E la vita famigliare, lavorativa e sociale non si differenzia da quanto avviene in milonga: abbracciandosi ci si ascolta, ci si capisce e ci si guida reciprocamente viaggiando costantemente sul sottile equilibrio del rispetto a dell’attenzione reciproca.
Fabio Bertolino
Carmine
Questo scatto risale al 1954 e ritrae un papà col suo bambino nel cortile di un collegio, nel centro di Como. Carmine in questa foto aveva 5 anni ed era ospite dell’istituto da oltre un anno, da quando i genitori si erano separati e la soluzione ideale che fu individuata per il bambino fu quella di portarlo in collegio ad oltre 800 km dalla natia Napoli, lontano da qualsiasi affetto e da qualsiasi riferimento.
Il padre di Carmine, che risiedeva a Milano e che una domenica sì ed una domenica no lo andava a trovare, passando con lui due, tre ore nel pomeriggio, era per il piccolo l’unico momento di affetto, di carezze, di abbracci. Tutti i giorni Carmine aspettava il momento dell’arrivo del papà, quante ore di umana solitudine, di immenso vuoto senza capire il “perché”.

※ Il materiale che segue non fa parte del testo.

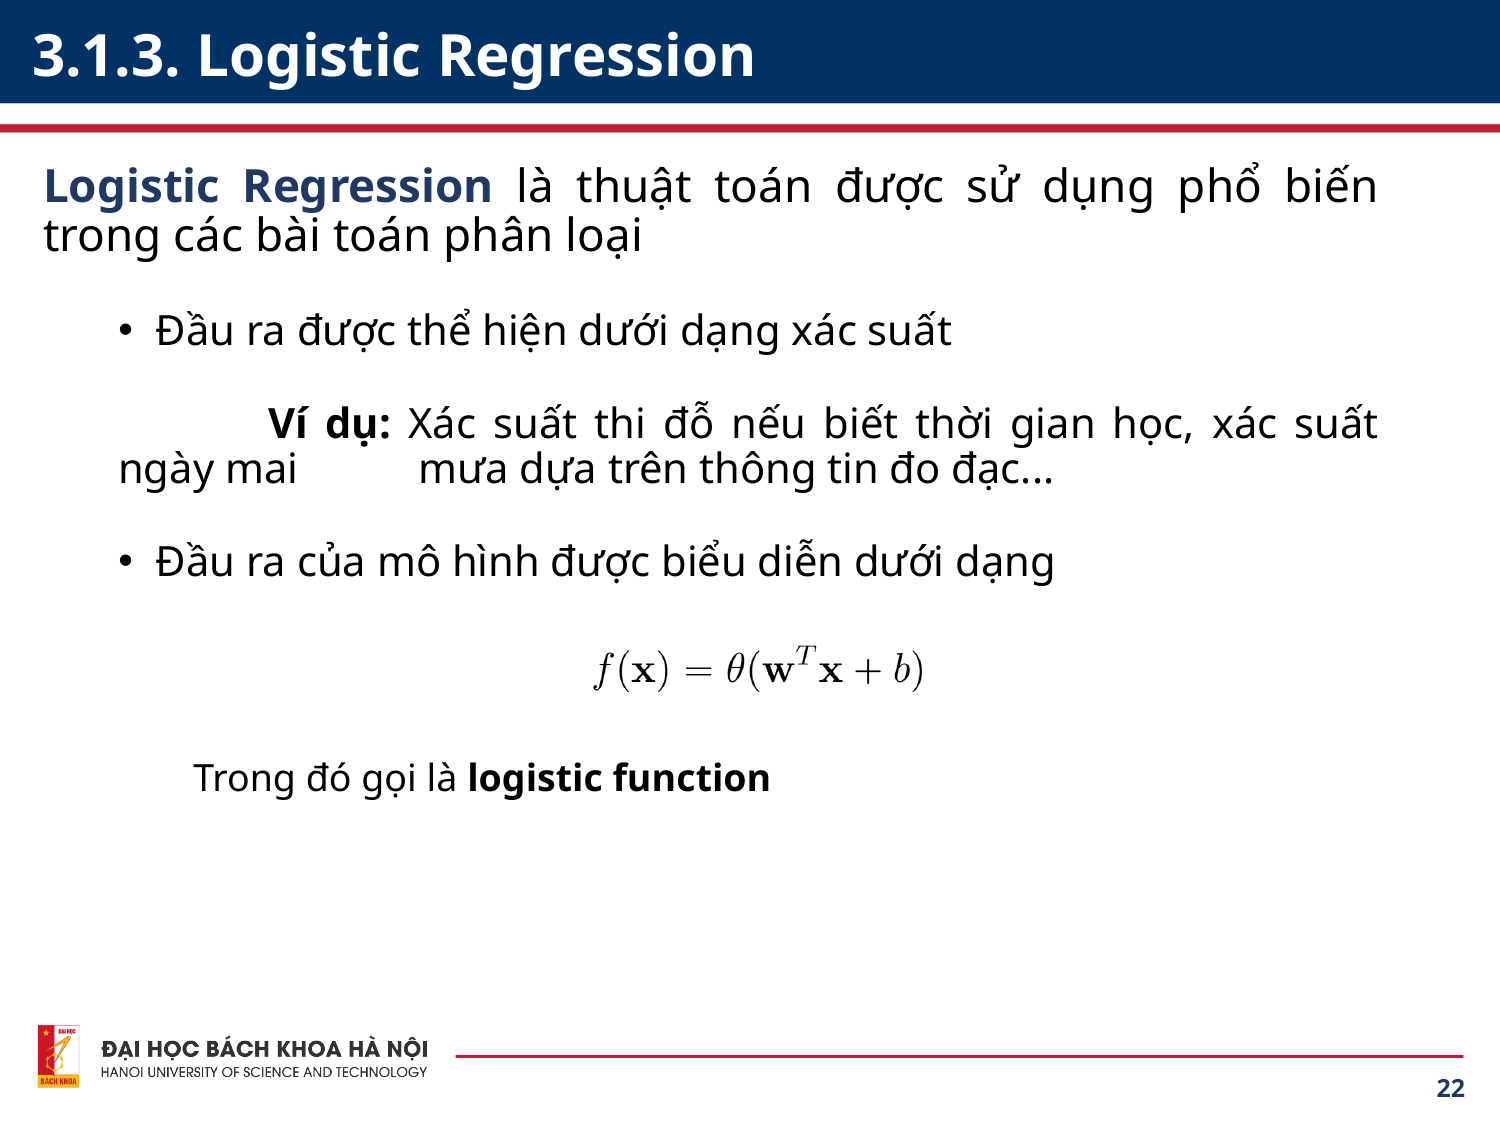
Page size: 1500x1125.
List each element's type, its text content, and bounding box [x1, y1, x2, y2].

slide_number 22 [1142, 1065, 1481, 1125]
title 3.1.3. Logistic Regression [17, 18, 1440, 93]
picture [0, 0, 1500, 1125]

La fotografia riprendere proprio la felicità del piccolo nel momento dell’arrivo del papà: gioia immensa, gioia pura, gioia innocente.
Carmine Cammisa
Antonio
Aiutatemi a rimanere in forma perché voglio abbracciare mio nipote fino a quando potrò. Volete sapere la verità? Io sono al secondo matrimonio e questo bimbo non è mio nipote, ma si è affezionato a me e io a lui più di quanto io stesso possa capire. Ho sempre detto a mio figlio, al mio vero figlio, di non chiedere a me spiegazioni sulla vita, perché non ci ho capito nulla. E devo dire, da quello che si sente in giro e si vede alla TV che non sono il solo a non aver capito nulla. Ciao a tutti e grazie ASSIDAI.
Antonio Berretta
Pier Luigi
Allego per questa vostra iniziativa, una foto di un abbraccio che vale circa cinquant’anni di matrimonio passati quasi sempre insieme, nonostante il mio lavoro per quasi quarant’anni mi abbia portato in giro come Dirigente in Sud America – Perù, Venezuela. Siamo stati sempre molto legati e uniti insieme alle nostre care figlie e amatissimi nipotini. Ecco, credo che questo sia un abbraccio da raccontare.
Pier Luigi Basetti
Eugenio
Vi invio la foto di un abbraccio della mia famiglia, una famiglia un po’ speciale per le circostanze in cui si muove. Io, Eugenio, ho una figlia di trentasette anni che lavora in Guinea, Africa, come docente universitaria. La Guinea non è un paese tranquillo anche se riferito al continente africano è sicuramente uno dei paesi più stabili. Paese che ha fatto recentemente dei passi da gigante, nonostante le sventure come l’epidemia di ebola. Assidai mi consente di abbracciare mia figlia attraverso uno strumento che garantisce una sicurezza sanitaria di primo piano, salvaguardandola e proteggendola nel bene più prezioso: la salute. Aspetto che si riaprano i termini per poter iscrivere ad Assidai anche i nuovi arrivati della mia famiglia: i miei bellissimi nipotini, Giovanni e Linda.